**Exercise aim:** Would you transcribe the entries below word for word, omitting all images?

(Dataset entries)
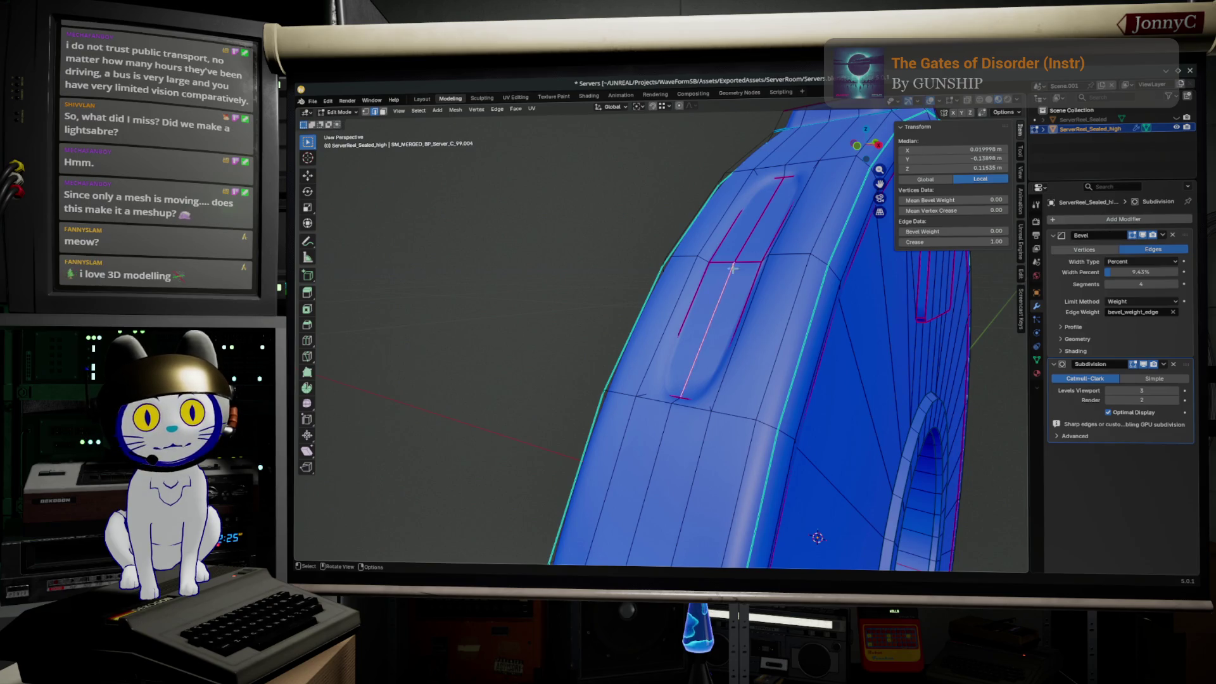
{"action": "left_click", "coordinate": [734, 259]}
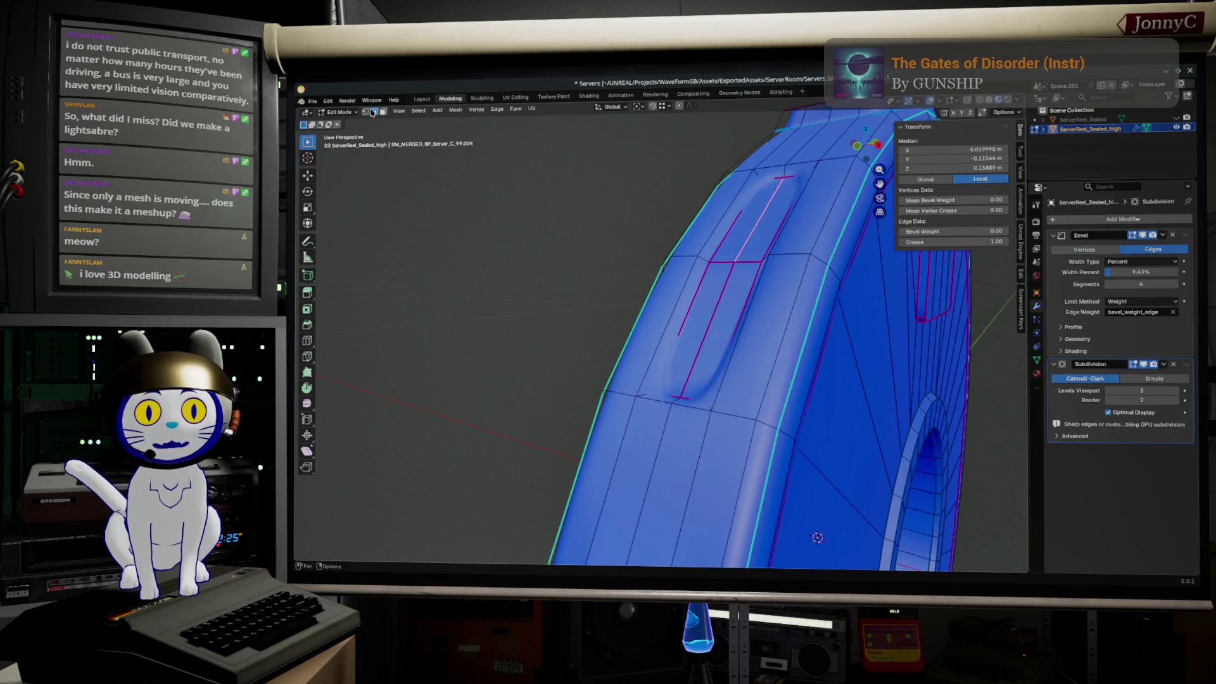
{"action": "left_click", "coordinate": [831, 285]}
{"action": "mouse_move", "coordinate": [831, 285]}
{"action": "middle_mouse_down"}
{"action": "mouse_move", "coordinate": [770, 302]}
{"action": "mouse_move", "coordinate": [693, 288]}
{"action": "mouse_move", "coordinate": [707, 291]}
{"action": "middle_mouse_up"}
{"action": "left_click", "coordinate": [532, 425]}
- Inspect crease values on the side and lower vent recess edges from several angles
{"action": "middle_click_drag", "start_coordinate": [532, 425], "coordinate": [590, 467]}
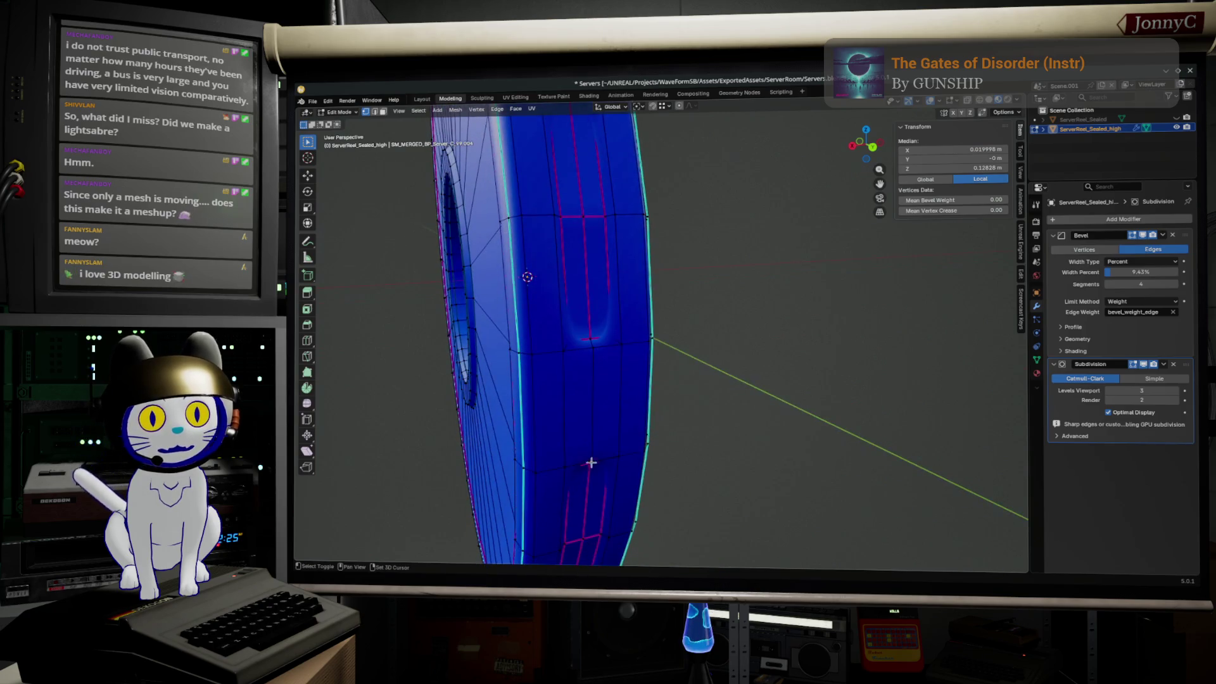
{"action": "left_click", "coordinate": [589, 217]}
{"action": "mouse_move", "coordinate": [590, 217]}
{"action": "middle_mouse_down"}
{"action": "mouse_move", "coordinate": [565, 361]}
{"action": "mouse_move", "coordinate": [570, 323]}
{"action": "middle_mouse_up"}
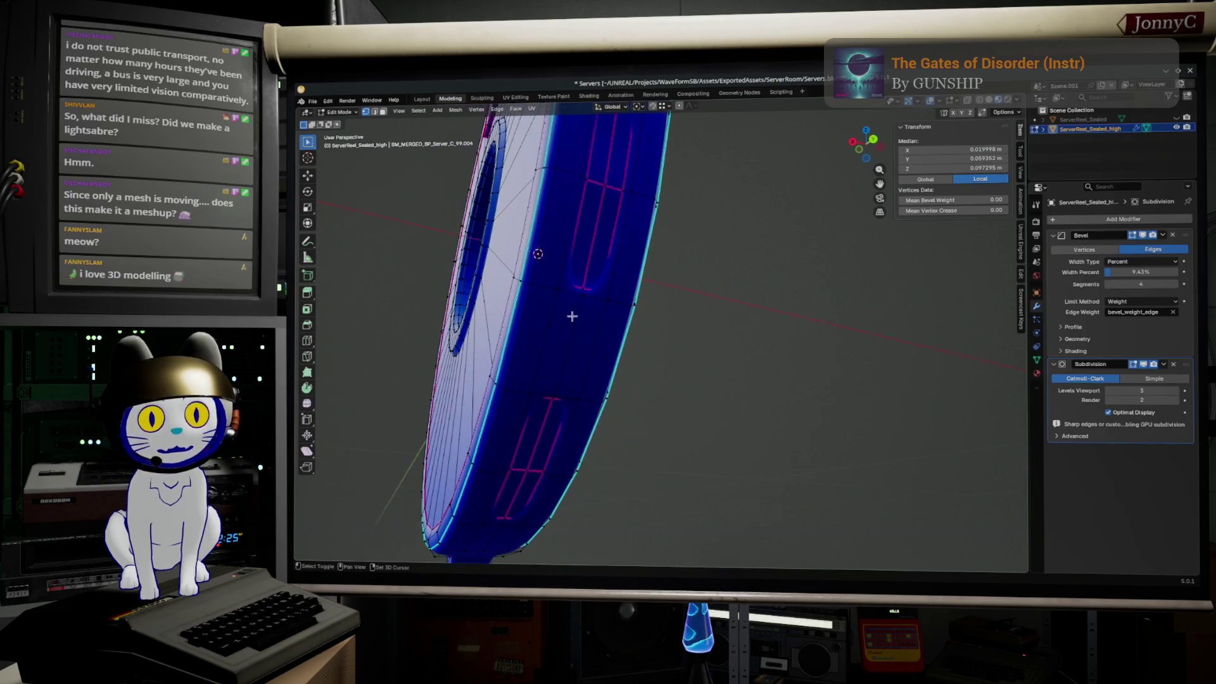
{"action": "left_click", "coordinate": [525, 468]}
{"action": "middle_click_drag", "start_coordinate": [525, 468], "coordinate": [612, 509]}
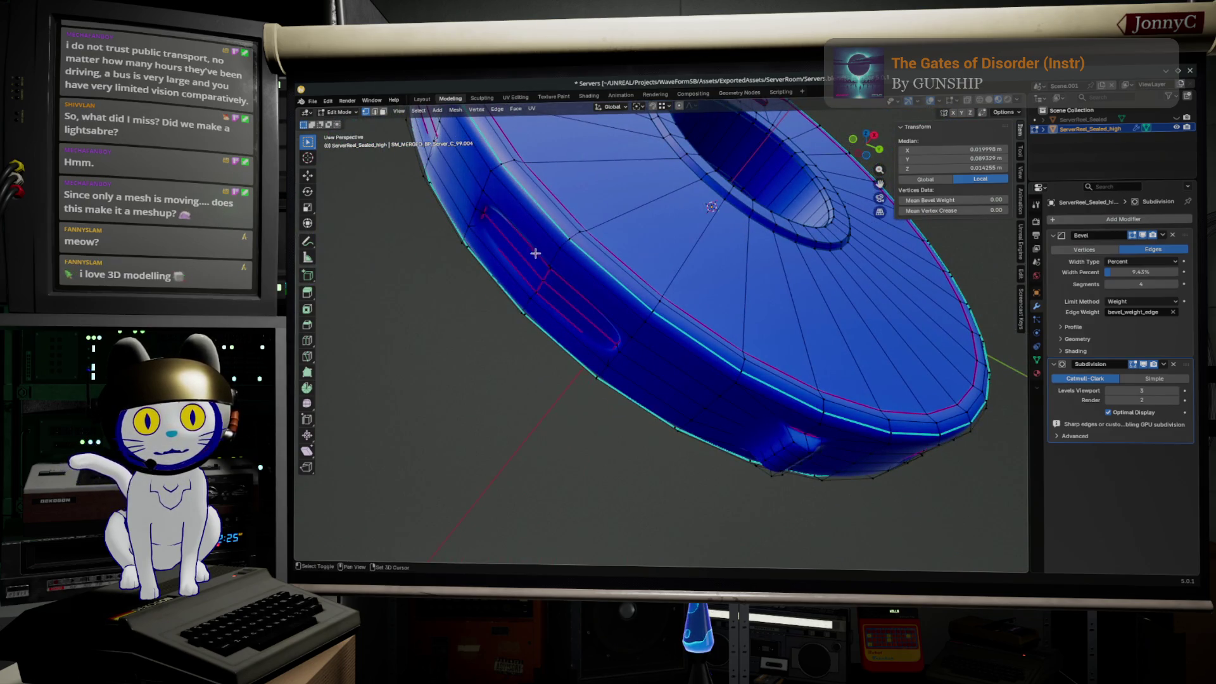
{"action": "mouse_move", "coordinate": [543, 283]}
{"action": "middle_mouse_down"}
{"action": "mouse_move", "coordinate": [646, 355]}
{"action": "mouse_move", "coordinate": [646, 393]}
{"action": "mouse_move", "coordinate": [676, 319]}
{"action": "middle_mouse_up"}
{"action": "left_click", "coordinate": [660, 394]}
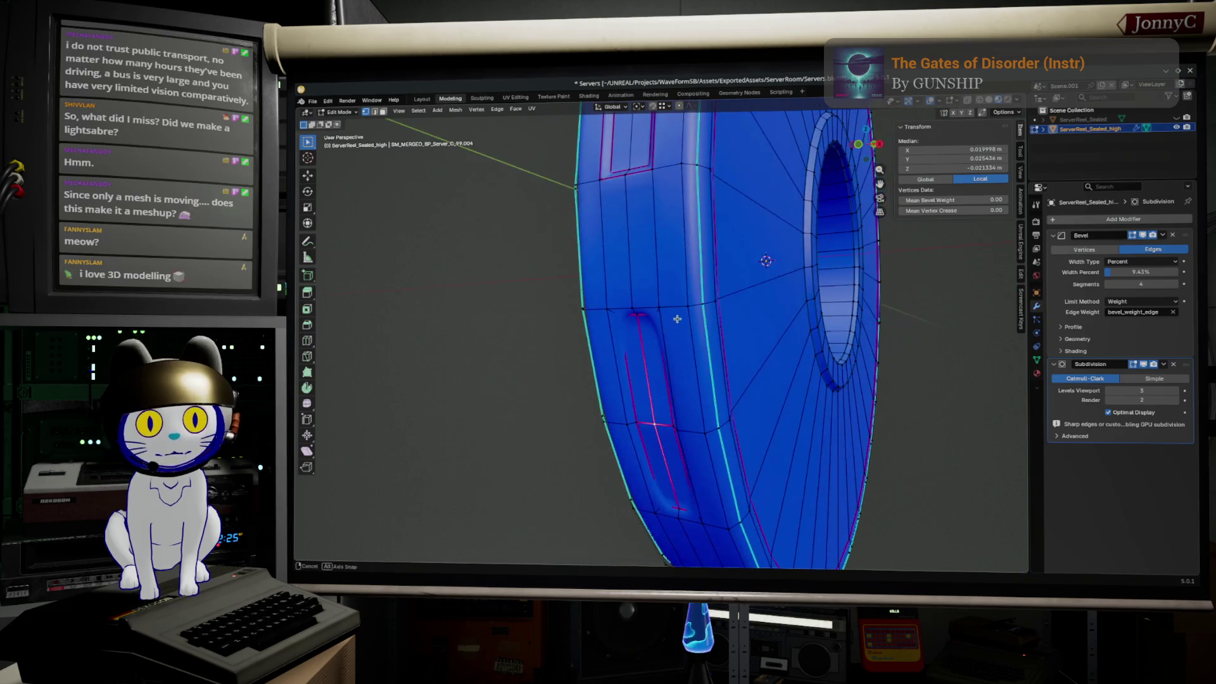
- Grow the selection across the vent and drop its crease from 0.40 to zero
{"action": "key", "text": "ctrl+KP_Add"}
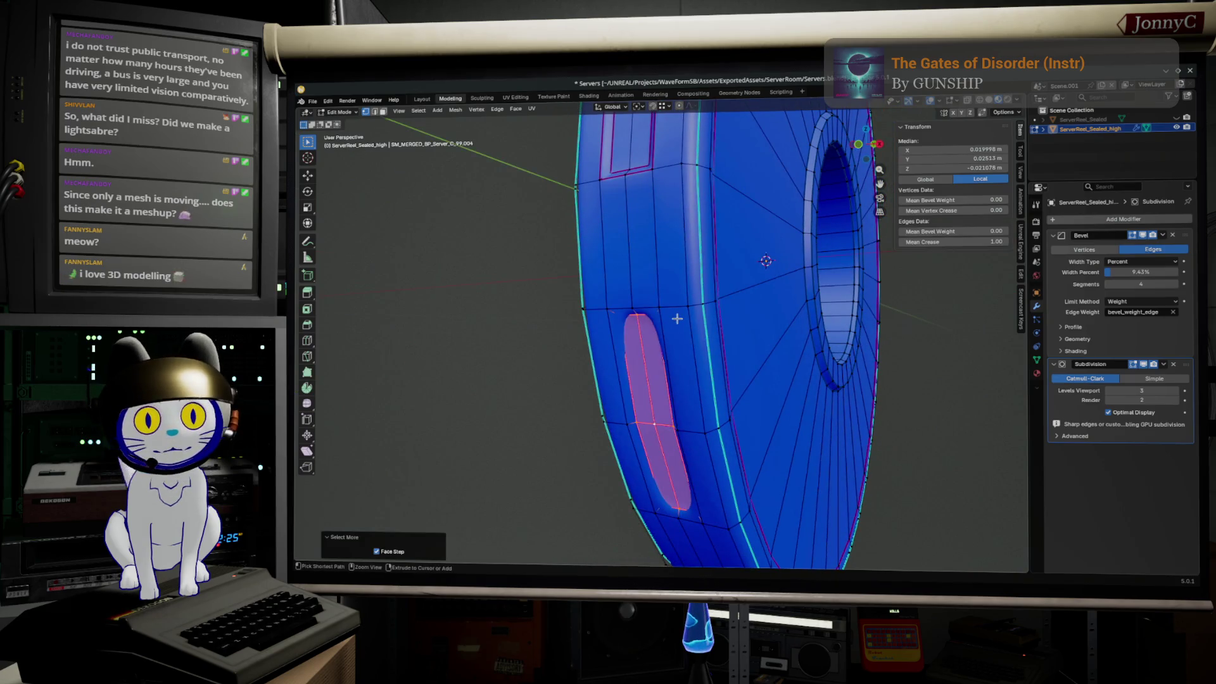
{"action": "key", "text": "ctrl+KP_Add"}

**Answer area:**
{"action": "left_click", "coordinate": [734, 259]}
{"action": "left_click", "coordinate": [831, 285]}
{"action": "mouse_move", "coordinate": [831, 285]}
{"action": "middle_mouse_down"}
{"action": "mouse_move", "coordinate": [770, 302]}
{"action": "mouse_move", "coordinate": [693, 288]}
{"action": "mouse_move", "coordinate": [707, 291]}
{"action": "middle_mouse_up"}
{"action": "left_click", "coordinate": [532, 425]}
- Inspect crease values on the side and lower vent recess edges from several angles
{"action": "middle_click_drag", "start_coordinate": [532, 425], "coordinate": [590, 467]}
{"action": "left_click", "coordinate": [589, 217]}
{"action": "mouse_move", "coordinate": [590, 217]}
{"action": "middle_mouse_down"}
{"action": "mouse_move", "coordinate": [565, 361]}
{"action": "mouse_move", "coordinate": [570, 323]}
{"action": "middle_mouse_up"}
{"action": "left_click", "coordinate": [525, 468]}
{"action": "middle_click_drag", "start_coordinate": [525, 468], "coordinate": [612, 509]}
{"action": "mouse_move", "coordinate": [543, 283]}
{"action": "middle_mouse_down"}
{"action": "mouse_move", "coordinate": [646, 355]}
{"action": "mouse_move", "coordinate": [646, 393]}
{"action": "mouse_move", "coordinate": [676, 319]}
{"action": "middle_mouse_up"}
{"action": "left_click", "coordinate": [660, 394]}
- Grow the selection across the vent and drop its crease from 0.40 to zero
{"action": "key", "text": "ctrl+KP_Add"}
{"action": "key", "text": "ctrl+KP_Add"}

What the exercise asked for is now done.